American orthodontist (1877–1959)

Lloyd Steel Lourie (September 3, 1877 – March 12, 1959) was an American orthodontist who attended Angle School of Orthodontia in St. Louis and graduated in 1900. He served as president of American Association of Orthodontists for two terms in 1904 and 1905. He also served as the president of the Chicago Association of Orthodontists. Lourie during formative years of the Orthodontics, played a role in critical analysis of papers talking about orthodontic techniques. He developed the high labial arch appliance. He also developed a wire-stretching pliers which was useful in cutting any leftover spurs on the labial arches.

==Life==
He was born in Keokuk, Iowa in 1877. He graduated from Keokuk Dental College in 1899. He studies were interrupted in 1888 when he was called for service in Company A of 50th Regiment of the Iowa Infantry in the Spanish–American War. He enrolled in one of the first classes at Angle School of Orthodontia, having graduated from there in 1900. He then started teaching orthodontics at Keokuk Dental School and Angle School of Orthodontia. He then moved to Chicago, where he practiced orthodontics until he retired in 1938. After retirement he moved to Sanibel Island. He eventually moved to California and then to Peoria, Illinois, in 1958 to live with their son Lloyd S. Lourie Jr, who was a dentist in the city.

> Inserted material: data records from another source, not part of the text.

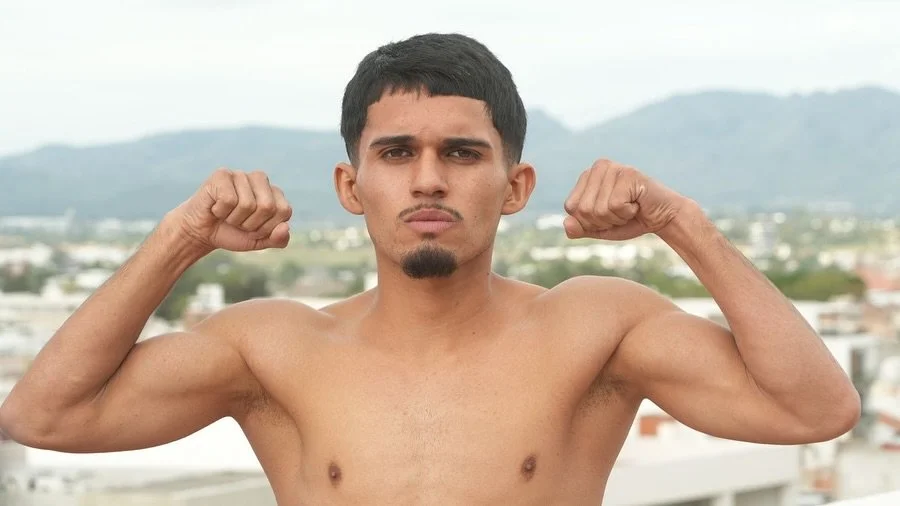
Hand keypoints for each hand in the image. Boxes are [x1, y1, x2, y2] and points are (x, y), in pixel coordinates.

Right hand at [166, 168, 292, 251]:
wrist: (202, 232)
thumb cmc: (233, 233)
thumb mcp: (259, 241)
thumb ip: (278, 239)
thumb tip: (286, 227)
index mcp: (275, 193)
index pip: (284, 211)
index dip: (267, 227)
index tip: (254, 228)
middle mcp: (260, 179)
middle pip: (267, 206)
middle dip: (252, 224)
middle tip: (239, 222)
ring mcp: (241, 174)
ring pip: (247, 204)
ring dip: (234, 219)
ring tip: (227, 215)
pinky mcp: (222, 174)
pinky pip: (228, 199)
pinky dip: (221, 211)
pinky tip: (216, 208)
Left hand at [563, 159, 688, 240]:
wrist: (663, 217)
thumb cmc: (630, 220)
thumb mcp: (600, 228)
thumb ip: (581, 228)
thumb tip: (567, 224)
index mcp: (586, 176)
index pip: (571, 208)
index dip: (589, 221)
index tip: (608, 215)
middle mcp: (597, 167)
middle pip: (583, 209)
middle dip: (603, 221)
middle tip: (621, 212)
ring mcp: (613, 168)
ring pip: (599, 209)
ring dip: (617, 217)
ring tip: (630, 207)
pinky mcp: (628, 174)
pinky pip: (615, 206)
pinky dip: (627, 213)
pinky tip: (637, 204)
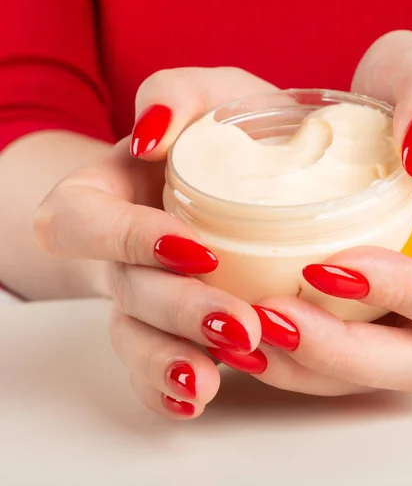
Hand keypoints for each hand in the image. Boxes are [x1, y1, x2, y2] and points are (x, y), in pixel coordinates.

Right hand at [34, 67, 283, 417]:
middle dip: (180, 311)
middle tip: (242, 324)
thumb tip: (152, 136)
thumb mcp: (212, 95)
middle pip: (127, 292)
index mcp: (107, 195)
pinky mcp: (170, 330)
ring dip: (177, 360)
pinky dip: (171, 388)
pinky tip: (201, 397)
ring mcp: (142, 298)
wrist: (248, 177)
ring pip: (138, 340)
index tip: (195, 247)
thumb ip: (178, 94)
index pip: (83, 221)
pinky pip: (154, 370)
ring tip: (229, 369)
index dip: (127, 238)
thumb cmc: (223, 135)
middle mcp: (118, 254)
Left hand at [240, 31, 411, 395]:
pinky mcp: (370, 319)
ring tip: (244, 329)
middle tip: (271, 314)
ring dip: (308, 368)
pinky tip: (245, 333)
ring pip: (373, 376)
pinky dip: (292, 362)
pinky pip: (339, 363)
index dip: (407, 295)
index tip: (329, 264)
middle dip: (345, 352)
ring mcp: (411, 315)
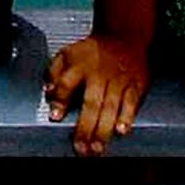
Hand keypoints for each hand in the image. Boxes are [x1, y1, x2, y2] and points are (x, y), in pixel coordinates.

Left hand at [45, 35, 150, 154]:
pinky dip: (127, 117)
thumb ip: (54, 72)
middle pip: (91, 102)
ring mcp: (119, 80)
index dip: (60, 101)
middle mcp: (99, 73)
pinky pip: (132, 103)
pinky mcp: (136, 84)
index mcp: (79, 65)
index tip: (55, 116)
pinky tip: (121, 131)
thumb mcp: (68, 54)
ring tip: (97, 147)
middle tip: (80, 147)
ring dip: (103, 130)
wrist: (124, 37)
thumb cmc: (93, 52)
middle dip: (85, 127)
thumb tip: (48, 92)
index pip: (67, 84)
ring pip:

He was married to Caroline Lourie and had a son, Lloyd S. Lourie, and a daughter, Elmer Ryckart.

==Career==
Lourie was presented at the first meeting of American Society of Orthodontists in 1901. During the meeting, he read a paper titled "Is orthodontia Represented by Its Techniques?". This paper was eventually published in the Dental Items of Interest in 1901.

He was a chartered member of American Association of Orthodontists. He served as president of the organization in 1904 and 1905 and was an honorary member in 1938 when he retired. He was a member of Delta Sigma Delta fraternity, Chicago Dental Society and American Dental Association. He was an honorary member of the Northwestern Dental Society.

In 1959, Lourie died due to a cerebral hemorrhage at the age of 81.